Extracted records:
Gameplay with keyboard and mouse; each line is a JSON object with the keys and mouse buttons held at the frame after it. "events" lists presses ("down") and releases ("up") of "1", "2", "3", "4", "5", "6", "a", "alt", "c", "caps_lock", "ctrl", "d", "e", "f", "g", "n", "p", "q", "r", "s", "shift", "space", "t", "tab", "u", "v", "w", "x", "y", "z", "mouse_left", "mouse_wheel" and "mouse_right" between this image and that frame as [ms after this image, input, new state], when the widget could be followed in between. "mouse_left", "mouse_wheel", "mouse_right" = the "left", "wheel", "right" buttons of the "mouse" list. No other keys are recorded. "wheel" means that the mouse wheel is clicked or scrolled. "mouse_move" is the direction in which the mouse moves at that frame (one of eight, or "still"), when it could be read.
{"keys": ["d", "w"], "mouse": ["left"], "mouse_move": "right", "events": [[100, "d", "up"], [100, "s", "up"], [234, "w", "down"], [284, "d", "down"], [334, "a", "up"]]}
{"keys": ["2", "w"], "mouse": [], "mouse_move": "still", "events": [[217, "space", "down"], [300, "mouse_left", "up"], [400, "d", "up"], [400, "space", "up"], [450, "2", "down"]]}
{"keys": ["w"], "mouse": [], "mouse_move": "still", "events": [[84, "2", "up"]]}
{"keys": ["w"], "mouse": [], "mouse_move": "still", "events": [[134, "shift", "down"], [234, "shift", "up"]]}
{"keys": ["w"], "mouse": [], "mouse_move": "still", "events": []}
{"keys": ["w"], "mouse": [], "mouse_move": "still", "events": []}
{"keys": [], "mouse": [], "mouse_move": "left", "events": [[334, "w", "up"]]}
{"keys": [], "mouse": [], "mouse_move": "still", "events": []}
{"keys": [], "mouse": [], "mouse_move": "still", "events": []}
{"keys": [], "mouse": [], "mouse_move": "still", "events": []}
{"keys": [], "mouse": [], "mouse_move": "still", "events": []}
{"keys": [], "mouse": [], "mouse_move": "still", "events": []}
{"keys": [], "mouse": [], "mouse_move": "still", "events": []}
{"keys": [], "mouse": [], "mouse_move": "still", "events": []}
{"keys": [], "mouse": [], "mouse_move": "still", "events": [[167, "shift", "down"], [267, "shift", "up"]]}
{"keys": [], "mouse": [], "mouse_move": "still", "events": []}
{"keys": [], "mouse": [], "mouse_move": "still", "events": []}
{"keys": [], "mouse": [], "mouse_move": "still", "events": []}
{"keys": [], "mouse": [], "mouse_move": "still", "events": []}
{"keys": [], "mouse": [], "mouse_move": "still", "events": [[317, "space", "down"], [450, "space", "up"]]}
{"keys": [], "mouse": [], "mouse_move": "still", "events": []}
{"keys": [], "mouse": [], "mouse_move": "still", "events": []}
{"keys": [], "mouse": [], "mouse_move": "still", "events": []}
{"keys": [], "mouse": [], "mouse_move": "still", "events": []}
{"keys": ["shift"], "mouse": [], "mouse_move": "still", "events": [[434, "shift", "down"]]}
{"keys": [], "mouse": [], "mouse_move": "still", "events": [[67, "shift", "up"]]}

About this task:
In full and without alteration, write out each record.

Final answer:
Gameplay with keyboard and mouse; each line is a JSON object with the keys and mouse buttons held at the frame after it. "events" lists presses ("down") and releases ("up") of "1", "2", "3", "4", "5", "6", "a", "alt", "c", "caps_lock", "ctrl", "d", "e", "f", "g", "n", "p", "q", "r", "s", "shift", "space", "t", "tab", "u", "v", "w", "x", "y", "z", "mouse_left", "mouse_wheel" and "mouse_right" between this image and that frame as [ms after this image, input, new state], when the widget could be followed in between. "mouse_left", "mouse_wheel", "mouse_right" = the "left", "wheel", "right" buttons of the "mouse" list. No other keys are recorded. "wheel" means that the mouse wheel is clicked or scrolled. "mouse_move" is the direction in which the mouse moves at that frame (one of eight, or "still"), when it could be read.
{"keys": ["d", "w"], "mouse": ["left"], "mouse_move": "right", "events": [[100, "d", "up"], [100, "s", "up"], [234, "w", "down"], [284, "d", "down"], [334, "a", "up"]]}
{"keys": ["2", "w"], "mouse": [], "mouse_move": "still", "events": [[217, "space", "down"], [300, "mouse_left", "up"], [400, "d", "up"], [400, "space", "up"], [450, "2", "down"]]}
{"keys": ["w"], "mouse": [], "mouse_move": "still", "events": [[84, "2", "up"]]}
{"keys": ["w"], "mouse": [], "mouse_move": "still", "events": [[134, "shift", "down"], [234, "shift", "up"]]}
{"keys": ["w"], "mouse": [], "mouse_move": "still", "events": []}
{"keys": ["w"], "mouse": [], "mouse_move": "still", "events": []}
{"keys": [], "mouse": [], "mouse_move": "left", "events": [[334, "w", "up"]]}
{"keys": [], "mouse": [], "mouse_move": "still", "events": []}
{"keys": [], "mouse": [], "mouse_move": "still", "events": []}
{"keys": [], "mouse": [], "mouse_move": "still", "events": []}
{"keys": [], "mouse": [], "mouse_move": "still", "events": []}
{"keys": [], "mouse": [], "mouse_move": "still", "events": []}
{"keys": [], "mouse": [], "mouse_move": "still", "events": []}
{"keys": [], "mouse": [], "mouse_move": "still", "events": []}
{"keys": [], "mouse": [], "mouse_move": "still", "events": [[167, "shift", "down"], [267, "shift", "up"]]}
{"keys": [], "mouse": [], "mouse_move": "still", "events": []}
{"keys": [], "mouse": [], "mouse_move": "still", "events": []}
{"keys": [], "mouse": [], "mouse_move": "still", "events": []}
{"keys": [], "mouse": [], "mouse_move": "still", "events": []}
{"keys": [], "mouse": [], "mouse_move": "still", "events": [[317, "space", "down"], [450, "space", "up"]]}
{"keys": [], "mouse": [], "mouse_move": "still", "events": []}
{"keys": [], "mouse": [], "mouse_move": "still", "events": []}
{"keys": [], "mouse": [], "mouse_move": "still", "events": []}
{"keys": [], "mouse": [], "mouse_move": "still", "events": []}
{"keys": ["shift"], "mouse": [], "mouse_move": "still", "events": [[434, "shift", "down"]]}
{"keys": [], "mouse": [], "mouse_move": "still", "events": [[67, "shift", "up"]]}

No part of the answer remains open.